清水寺からゆるゆると下る清水坂を少しだけ横道に入った、京都が誇る清水小学校。1933(昭和8)年に京都市や地域住民の寄付によって建てられた、意匠を凝らしたモダンな鉄筋コンクリート校舎。その姿を留めつつ、東山の守護神「青龍」という名のもとに、2020年にヘリテージテルとして生まれ変わった。
ファサードを留めただけのリノベーションホテルではなく、2011年まで学校として、また東山区のコミュニティーの中心施設でもあった清水小学校の歴史と文化を、ゲストがホテル内の随所で体験できるような創意工夫が施されている。
東山山麓の傾斜地に広がる緑豊かな約7000㎡の敷地に、3棟の校舎がコの字型に配置され、大階段が舞台のように設けられた造りも昔のままだ。中央棟に続く大階段の最上部は、東山の展望が楽しめるテラスとなり、その奥のかつての講堂は図書館風のレストランに。1000冊以上の文化書籍が並ぶ本棚に囲まれ、地元の旬の食材が並ぶ朝食や、夜にはカジュアルな寿司バーが好評だ。
中央棟につながる南館は開校当時のままのタイル貼りのファサードにアーチ窓やスパニッシュ屋根がモダンな洋風の建物のたたずまい。もとは職員室や会議室であったが、今はレセプションが設けられている。
南館の向いの北棟には、東山区の景観を望むゲスト専用ラウンジがある。朝食や軽食、カクテルなどのドリンク、京都ならではのお点前で自由にくつろぐことができる。
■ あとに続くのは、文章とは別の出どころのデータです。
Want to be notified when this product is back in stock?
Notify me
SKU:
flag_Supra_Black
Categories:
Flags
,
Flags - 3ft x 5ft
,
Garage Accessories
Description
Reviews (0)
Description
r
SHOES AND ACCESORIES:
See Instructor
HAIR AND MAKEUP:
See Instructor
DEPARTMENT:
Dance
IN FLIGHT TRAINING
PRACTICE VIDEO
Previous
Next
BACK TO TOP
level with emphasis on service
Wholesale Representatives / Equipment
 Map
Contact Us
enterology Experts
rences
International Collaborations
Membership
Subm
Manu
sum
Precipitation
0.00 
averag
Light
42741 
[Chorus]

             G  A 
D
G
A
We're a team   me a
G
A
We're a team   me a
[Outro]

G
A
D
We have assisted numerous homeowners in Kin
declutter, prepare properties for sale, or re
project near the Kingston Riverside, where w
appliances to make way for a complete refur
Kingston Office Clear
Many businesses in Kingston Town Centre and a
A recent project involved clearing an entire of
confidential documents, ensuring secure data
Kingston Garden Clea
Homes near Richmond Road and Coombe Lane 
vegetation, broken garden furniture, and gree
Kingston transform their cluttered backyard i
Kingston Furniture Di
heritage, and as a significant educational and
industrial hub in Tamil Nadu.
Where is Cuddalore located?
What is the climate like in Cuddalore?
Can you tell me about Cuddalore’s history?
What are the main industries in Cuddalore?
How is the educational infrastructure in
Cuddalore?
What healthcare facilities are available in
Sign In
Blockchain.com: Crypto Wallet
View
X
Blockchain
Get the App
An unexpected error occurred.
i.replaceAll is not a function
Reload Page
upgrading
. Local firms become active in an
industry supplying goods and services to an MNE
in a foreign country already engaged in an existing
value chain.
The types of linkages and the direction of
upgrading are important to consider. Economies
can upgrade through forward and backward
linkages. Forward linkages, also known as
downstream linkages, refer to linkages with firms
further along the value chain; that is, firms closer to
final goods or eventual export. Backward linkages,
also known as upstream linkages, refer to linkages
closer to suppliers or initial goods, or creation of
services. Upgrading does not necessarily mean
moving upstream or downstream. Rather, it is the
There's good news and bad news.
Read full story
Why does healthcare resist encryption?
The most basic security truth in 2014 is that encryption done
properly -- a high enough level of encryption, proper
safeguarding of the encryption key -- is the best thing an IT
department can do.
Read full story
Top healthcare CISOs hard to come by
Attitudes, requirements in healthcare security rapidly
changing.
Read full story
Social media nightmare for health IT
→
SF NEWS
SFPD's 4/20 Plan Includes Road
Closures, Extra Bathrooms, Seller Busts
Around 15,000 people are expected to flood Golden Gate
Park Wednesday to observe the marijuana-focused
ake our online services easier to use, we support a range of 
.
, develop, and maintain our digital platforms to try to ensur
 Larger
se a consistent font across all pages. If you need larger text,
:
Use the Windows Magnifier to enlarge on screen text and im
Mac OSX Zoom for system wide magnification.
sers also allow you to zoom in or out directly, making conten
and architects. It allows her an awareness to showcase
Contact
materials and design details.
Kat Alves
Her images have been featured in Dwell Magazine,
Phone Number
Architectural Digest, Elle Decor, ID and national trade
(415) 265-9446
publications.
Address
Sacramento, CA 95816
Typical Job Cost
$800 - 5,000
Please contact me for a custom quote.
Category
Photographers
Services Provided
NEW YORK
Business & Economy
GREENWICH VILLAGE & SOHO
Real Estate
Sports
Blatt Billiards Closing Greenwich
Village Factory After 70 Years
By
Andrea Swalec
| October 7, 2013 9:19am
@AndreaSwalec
上がり畳が設けられ、茶道や舞妓さんによる舞、和楽の演奏などのイベントが定期的に行われる。
北棟には、小学校の資料や写真を展示したアーカイブを併設しており、その奥には、一棟の黒塗りの増築棟新館が隣接し、大窓のパノラマとミニマルラグジュアリーをうたう客室が14室。旧校舎の客室34室はすっきりとしたモダンさにクラシカルなタッチが。全室、洗練されたデザインと上質のアメニティーがそろい、ゆったりとした居心地だ。
敷地内にはデュカス・パリによるフレンチビストロもあるが、一番人気は旧校舎4階のバー「K36 The Bar & Rooftop」だ。八坂の塔のシルエット越しに、裾野に星屑のように街の光が広がる東山の稜線が望める。名バーテンダーによるシグネチャーカクテル「SEIRYU」を片手に、ブランケットに包まり、遠くの鐘の残音を運んでくる古都の夜風が心地よい。ふと気づくと隣の黒い増築錬は夜の中に消えており、ライトアップされた旧校舎が幻想的に浮かび上がっていた。
ほろ酔い加減で客室まで、壁沿いに飾られたいくつものかわいらしいアートオブジェを愛でながら、旧校舎の長い廊下を歩く。山林のようなアロマが漂う廊下の先まで敷かれた、龍の鱗と市松模様をモチーフにした絨毯の上をゆっくりゆっくりと……まるで、龍の背に乗って時空をさかのぼっているかのように。